[Work instructions]
The number needed is how many lines in these entries contain "Courtyard"; give it alone.

[Supplied data]
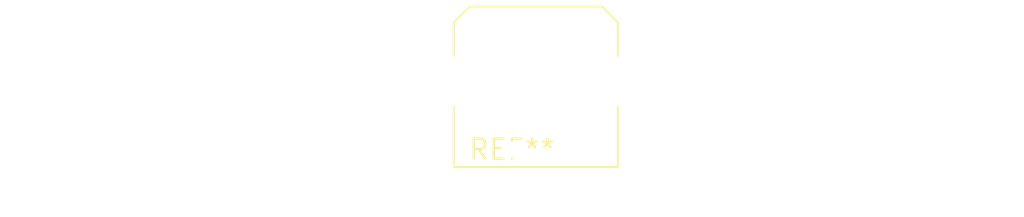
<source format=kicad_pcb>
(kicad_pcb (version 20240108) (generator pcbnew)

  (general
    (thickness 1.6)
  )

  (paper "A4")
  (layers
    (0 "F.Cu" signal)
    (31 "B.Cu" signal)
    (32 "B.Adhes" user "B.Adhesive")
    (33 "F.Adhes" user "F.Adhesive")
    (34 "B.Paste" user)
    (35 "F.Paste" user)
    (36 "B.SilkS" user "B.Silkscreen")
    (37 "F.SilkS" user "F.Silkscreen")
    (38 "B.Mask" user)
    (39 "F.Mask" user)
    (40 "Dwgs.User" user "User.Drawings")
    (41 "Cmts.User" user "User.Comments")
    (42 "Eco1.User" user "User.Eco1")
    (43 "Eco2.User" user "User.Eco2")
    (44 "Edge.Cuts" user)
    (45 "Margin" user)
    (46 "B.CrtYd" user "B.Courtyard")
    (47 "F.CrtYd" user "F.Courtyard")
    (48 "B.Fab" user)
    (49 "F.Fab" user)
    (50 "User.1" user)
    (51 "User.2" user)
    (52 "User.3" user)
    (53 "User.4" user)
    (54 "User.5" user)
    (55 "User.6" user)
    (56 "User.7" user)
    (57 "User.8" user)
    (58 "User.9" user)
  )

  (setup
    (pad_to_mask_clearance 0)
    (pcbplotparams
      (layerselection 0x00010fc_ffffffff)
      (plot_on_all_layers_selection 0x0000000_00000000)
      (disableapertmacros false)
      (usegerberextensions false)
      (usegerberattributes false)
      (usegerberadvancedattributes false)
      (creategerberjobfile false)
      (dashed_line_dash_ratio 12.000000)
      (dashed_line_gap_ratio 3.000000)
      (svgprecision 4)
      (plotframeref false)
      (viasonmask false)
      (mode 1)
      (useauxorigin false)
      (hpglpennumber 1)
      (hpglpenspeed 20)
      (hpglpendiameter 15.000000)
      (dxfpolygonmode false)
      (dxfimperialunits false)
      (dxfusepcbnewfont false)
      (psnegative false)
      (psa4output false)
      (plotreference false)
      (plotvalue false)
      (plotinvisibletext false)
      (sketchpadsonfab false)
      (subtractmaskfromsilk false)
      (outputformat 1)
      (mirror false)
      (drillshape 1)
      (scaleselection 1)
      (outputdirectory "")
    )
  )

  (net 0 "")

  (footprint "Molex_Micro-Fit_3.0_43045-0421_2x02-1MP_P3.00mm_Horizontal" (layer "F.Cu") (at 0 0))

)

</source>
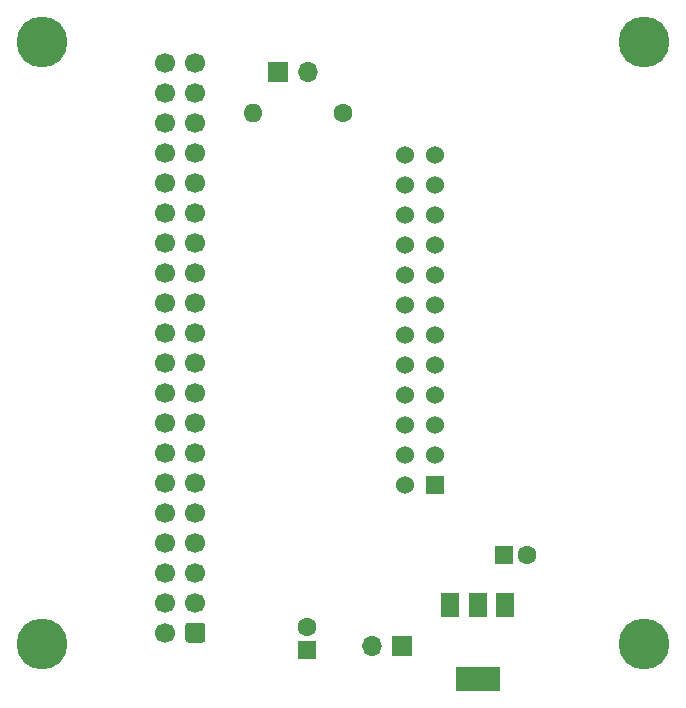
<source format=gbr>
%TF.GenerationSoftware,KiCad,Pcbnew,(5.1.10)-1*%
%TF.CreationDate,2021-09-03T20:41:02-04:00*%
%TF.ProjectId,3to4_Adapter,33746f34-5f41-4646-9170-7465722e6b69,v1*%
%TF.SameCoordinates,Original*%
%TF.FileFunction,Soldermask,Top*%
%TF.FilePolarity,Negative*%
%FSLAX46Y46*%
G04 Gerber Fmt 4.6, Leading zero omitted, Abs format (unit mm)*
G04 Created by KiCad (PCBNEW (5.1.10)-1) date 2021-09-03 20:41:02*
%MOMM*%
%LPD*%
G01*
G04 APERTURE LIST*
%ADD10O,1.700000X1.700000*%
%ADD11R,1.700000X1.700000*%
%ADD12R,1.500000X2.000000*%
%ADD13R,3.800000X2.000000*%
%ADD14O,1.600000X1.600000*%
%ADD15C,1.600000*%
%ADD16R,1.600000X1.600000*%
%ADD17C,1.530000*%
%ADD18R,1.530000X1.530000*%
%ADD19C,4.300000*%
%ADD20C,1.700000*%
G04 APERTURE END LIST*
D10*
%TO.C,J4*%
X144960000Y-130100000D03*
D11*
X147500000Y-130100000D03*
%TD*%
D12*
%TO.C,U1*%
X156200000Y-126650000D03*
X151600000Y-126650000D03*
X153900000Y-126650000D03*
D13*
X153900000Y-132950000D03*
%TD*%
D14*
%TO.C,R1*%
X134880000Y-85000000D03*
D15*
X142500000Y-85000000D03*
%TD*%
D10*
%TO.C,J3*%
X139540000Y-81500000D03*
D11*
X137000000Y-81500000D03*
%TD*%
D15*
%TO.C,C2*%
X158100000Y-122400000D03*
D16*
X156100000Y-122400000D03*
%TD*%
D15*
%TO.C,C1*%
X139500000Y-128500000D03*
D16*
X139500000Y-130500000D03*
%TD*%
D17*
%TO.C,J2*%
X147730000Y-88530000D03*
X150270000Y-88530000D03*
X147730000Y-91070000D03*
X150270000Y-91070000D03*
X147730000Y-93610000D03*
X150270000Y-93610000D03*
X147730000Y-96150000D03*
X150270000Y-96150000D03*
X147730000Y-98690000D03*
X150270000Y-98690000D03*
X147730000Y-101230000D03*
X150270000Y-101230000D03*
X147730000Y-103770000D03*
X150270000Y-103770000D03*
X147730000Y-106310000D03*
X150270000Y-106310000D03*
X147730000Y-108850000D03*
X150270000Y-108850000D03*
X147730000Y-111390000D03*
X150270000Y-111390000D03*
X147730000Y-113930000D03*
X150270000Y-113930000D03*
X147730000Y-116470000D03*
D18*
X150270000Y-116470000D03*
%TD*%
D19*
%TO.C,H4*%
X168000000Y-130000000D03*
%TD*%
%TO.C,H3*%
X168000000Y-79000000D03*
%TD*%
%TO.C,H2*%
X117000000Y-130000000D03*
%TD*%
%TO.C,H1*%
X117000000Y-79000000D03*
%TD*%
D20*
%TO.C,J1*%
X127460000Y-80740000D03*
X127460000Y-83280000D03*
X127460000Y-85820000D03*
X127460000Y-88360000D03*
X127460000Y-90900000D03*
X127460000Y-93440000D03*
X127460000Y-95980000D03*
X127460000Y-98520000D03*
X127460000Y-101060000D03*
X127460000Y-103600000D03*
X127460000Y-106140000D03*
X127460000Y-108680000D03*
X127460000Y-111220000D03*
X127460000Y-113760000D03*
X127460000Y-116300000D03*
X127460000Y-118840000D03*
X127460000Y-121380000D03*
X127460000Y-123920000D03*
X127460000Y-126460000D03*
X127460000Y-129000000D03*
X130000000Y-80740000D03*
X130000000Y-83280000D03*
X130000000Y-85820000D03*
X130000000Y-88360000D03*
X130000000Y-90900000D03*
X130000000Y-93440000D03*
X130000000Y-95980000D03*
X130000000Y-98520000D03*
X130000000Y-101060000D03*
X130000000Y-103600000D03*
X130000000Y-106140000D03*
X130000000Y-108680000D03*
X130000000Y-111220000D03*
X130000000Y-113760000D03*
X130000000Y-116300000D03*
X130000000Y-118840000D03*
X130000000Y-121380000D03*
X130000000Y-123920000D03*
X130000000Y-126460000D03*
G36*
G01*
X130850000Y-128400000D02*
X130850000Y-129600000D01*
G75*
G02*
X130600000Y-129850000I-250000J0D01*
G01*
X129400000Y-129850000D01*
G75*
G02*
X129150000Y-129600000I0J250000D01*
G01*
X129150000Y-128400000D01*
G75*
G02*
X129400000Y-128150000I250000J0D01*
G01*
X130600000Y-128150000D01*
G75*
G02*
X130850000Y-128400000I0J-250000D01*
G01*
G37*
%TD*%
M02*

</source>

* * *

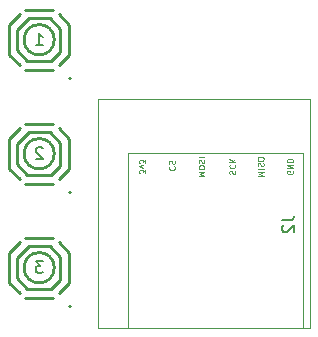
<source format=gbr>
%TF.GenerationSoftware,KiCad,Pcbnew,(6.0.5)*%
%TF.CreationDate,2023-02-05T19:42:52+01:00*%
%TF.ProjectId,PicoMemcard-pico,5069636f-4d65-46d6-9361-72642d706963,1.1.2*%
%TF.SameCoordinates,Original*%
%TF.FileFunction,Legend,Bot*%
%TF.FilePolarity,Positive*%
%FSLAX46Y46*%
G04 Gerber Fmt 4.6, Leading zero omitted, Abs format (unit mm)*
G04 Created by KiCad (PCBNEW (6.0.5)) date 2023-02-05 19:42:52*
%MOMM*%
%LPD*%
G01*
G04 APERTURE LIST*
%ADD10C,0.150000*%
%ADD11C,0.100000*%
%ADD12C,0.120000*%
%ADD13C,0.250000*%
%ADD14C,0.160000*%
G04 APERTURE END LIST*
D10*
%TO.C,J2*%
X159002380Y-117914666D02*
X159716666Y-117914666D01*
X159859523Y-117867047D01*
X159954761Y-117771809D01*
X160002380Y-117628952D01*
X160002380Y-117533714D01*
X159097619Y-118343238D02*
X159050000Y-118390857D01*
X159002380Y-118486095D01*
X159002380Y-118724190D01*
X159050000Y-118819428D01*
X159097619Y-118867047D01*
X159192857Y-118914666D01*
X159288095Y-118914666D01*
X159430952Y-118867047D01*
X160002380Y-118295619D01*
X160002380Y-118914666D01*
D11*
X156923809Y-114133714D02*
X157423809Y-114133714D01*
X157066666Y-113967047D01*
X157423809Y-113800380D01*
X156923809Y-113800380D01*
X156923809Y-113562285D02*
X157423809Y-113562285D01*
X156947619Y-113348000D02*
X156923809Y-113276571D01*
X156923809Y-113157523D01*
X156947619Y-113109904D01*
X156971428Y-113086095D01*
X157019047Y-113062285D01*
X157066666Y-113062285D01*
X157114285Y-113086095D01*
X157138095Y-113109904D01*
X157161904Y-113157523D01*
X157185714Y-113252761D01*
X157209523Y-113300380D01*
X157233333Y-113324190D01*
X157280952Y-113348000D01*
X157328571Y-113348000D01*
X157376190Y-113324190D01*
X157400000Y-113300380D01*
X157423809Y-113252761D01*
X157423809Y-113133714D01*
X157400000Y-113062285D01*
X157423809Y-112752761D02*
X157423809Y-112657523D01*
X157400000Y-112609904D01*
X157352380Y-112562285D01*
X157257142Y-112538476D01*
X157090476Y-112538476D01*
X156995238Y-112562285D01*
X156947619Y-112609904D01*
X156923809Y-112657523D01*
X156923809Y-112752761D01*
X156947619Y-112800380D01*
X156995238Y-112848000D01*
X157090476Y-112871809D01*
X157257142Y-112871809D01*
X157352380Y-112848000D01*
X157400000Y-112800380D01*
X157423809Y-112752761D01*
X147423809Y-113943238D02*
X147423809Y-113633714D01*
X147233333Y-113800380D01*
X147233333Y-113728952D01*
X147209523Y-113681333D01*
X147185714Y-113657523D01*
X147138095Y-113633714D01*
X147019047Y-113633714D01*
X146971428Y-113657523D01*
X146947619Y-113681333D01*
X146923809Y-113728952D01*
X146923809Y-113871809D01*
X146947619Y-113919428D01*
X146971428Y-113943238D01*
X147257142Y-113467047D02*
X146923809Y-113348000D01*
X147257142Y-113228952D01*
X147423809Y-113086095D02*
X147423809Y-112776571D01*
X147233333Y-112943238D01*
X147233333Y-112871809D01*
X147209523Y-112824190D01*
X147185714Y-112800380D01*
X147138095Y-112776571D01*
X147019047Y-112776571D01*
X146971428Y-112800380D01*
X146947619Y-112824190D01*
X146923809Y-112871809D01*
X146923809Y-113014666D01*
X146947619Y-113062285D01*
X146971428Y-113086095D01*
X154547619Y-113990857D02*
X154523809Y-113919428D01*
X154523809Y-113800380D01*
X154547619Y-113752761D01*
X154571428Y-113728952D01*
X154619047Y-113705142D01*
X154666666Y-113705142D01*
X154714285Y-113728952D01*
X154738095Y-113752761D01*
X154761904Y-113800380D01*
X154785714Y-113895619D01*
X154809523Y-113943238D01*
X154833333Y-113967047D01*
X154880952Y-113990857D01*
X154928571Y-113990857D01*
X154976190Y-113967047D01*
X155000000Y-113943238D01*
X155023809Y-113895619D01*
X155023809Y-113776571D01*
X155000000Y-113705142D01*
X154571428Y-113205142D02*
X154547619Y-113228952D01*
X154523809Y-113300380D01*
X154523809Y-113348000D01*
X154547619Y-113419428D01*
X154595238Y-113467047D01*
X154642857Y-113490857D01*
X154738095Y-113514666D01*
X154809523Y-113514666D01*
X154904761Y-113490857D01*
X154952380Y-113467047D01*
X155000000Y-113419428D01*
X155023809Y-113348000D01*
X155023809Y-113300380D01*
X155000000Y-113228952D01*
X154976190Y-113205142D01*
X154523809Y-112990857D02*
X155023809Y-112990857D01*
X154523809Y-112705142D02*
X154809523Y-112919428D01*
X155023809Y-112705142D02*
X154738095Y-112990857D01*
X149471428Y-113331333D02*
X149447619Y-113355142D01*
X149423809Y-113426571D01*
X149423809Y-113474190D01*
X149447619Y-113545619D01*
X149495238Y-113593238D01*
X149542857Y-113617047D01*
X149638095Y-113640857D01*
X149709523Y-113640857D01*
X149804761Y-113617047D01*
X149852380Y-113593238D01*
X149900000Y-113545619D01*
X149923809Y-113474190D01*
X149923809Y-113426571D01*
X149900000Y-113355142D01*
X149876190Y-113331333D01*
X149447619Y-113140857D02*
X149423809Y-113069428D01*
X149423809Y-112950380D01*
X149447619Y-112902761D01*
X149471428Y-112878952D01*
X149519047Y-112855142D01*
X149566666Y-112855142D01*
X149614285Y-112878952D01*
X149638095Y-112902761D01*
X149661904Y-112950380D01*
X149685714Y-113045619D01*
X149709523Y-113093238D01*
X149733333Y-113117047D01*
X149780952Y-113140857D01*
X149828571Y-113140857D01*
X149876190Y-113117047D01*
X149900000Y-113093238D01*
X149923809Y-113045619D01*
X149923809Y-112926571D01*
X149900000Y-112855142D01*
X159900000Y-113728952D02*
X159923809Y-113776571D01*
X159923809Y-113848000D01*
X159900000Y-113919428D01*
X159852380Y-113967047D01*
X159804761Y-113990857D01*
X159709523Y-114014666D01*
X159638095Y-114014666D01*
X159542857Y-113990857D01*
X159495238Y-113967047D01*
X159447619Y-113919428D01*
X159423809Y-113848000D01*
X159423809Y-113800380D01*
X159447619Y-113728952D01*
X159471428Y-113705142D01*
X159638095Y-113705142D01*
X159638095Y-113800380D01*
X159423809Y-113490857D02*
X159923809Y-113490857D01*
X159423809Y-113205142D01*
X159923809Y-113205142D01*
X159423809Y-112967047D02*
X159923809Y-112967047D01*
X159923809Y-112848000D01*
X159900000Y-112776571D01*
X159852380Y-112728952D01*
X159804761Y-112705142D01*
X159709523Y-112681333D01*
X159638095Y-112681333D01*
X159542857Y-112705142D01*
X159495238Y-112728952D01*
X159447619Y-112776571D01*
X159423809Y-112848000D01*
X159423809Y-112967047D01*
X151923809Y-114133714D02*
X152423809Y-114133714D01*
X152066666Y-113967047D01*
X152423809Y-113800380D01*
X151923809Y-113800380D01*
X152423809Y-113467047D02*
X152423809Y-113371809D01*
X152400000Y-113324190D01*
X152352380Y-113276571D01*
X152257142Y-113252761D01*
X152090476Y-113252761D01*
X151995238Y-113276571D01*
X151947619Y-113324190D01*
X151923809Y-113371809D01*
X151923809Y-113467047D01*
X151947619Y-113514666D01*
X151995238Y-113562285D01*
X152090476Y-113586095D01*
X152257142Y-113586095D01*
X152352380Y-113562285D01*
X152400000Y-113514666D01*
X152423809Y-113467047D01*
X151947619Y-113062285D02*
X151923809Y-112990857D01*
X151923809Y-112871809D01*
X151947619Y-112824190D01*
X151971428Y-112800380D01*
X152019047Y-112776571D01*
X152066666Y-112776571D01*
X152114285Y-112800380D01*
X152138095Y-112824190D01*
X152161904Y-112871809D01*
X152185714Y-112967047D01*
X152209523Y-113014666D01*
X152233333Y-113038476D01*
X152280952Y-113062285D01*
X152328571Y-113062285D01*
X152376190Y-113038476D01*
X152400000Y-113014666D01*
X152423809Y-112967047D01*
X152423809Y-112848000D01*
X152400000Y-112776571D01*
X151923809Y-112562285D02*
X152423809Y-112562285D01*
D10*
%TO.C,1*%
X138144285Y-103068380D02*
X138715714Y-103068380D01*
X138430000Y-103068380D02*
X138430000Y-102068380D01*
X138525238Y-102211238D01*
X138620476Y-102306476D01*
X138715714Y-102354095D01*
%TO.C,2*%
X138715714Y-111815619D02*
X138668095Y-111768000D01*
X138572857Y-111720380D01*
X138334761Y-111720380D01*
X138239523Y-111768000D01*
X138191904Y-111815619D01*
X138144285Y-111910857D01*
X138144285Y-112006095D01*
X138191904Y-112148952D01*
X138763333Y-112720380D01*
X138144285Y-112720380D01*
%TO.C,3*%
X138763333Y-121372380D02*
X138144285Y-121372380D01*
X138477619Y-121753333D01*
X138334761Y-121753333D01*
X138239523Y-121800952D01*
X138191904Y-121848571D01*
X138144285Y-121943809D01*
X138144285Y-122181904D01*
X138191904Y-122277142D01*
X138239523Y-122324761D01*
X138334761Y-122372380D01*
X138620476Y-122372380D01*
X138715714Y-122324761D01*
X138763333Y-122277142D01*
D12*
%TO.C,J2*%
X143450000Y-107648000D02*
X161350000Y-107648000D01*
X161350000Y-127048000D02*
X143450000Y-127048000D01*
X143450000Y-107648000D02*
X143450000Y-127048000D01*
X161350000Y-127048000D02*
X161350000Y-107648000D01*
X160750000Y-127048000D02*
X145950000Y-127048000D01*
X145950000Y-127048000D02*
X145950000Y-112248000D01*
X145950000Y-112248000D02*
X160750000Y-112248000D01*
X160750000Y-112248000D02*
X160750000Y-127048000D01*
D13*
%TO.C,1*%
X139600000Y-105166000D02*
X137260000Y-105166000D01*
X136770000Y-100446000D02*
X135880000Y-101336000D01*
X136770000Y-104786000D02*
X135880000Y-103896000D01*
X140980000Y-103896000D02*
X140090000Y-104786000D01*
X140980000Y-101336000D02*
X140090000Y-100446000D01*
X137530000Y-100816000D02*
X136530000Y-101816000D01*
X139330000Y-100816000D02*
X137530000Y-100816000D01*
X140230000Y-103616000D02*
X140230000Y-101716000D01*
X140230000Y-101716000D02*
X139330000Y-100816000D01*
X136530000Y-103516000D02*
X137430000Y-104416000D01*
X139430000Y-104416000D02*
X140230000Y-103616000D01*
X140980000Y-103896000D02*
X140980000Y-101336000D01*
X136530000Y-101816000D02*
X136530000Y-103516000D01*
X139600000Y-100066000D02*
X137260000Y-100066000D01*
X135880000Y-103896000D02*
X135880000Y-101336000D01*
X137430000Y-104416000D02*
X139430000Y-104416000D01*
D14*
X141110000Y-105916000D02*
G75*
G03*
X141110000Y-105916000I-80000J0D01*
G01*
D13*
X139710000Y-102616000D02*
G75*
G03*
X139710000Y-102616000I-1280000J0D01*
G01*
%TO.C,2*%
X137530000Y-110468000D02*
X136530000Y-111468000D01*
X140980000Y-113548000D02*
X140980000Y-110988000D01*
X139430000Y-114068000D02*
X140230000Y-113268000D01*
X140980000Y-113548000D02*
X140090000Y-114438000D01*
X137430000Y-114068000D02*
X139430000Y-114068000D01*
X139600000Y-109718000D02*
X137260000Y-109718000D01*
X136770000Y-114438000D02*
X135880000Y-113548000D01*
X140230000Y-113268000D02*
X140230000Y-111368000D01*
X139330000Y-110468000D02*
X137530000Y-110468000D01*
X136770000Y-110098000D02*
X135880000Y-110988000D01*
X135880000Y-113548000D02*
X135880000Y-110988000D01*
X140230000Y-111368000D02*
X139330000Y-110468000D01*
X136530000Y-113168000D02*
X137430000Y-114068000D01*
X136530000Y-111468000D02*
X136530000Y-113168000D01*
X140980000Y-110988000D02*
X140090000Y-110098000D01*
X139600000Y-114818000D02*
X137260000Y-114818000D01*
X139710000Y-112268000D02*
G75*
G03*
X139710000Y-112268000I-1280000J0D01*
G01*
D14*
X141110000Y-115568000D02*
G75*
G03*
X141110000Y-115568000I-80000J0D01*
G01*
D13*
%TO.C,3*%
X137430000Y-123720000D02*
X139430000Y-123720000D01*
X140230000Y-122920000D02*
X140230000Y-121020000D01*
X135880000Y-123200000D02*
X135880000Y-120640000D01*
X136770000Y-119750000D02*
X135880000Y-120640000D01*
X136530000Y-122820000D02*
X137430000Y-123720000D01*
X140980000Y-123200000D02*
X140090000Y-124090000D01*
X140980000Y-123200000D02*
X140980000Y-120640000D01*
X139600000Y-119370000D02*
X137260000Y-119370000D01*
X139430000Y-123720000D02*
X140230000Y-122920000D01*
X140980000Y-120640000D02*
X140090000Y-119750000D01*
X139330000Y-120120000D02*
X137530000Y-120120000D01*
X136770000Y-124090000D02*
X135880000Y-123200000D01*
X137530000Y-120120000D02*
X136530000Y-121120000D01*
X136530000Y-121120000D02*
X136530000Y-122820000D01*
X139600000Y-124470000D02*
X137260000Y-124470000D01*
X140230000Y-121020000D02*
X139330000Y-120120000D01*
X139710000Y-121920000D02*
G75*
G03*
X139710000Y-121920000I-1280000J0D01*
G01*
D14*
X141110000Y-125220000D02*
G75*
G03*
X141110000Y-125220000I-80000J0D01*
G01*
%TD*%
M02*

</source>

[Your response]
2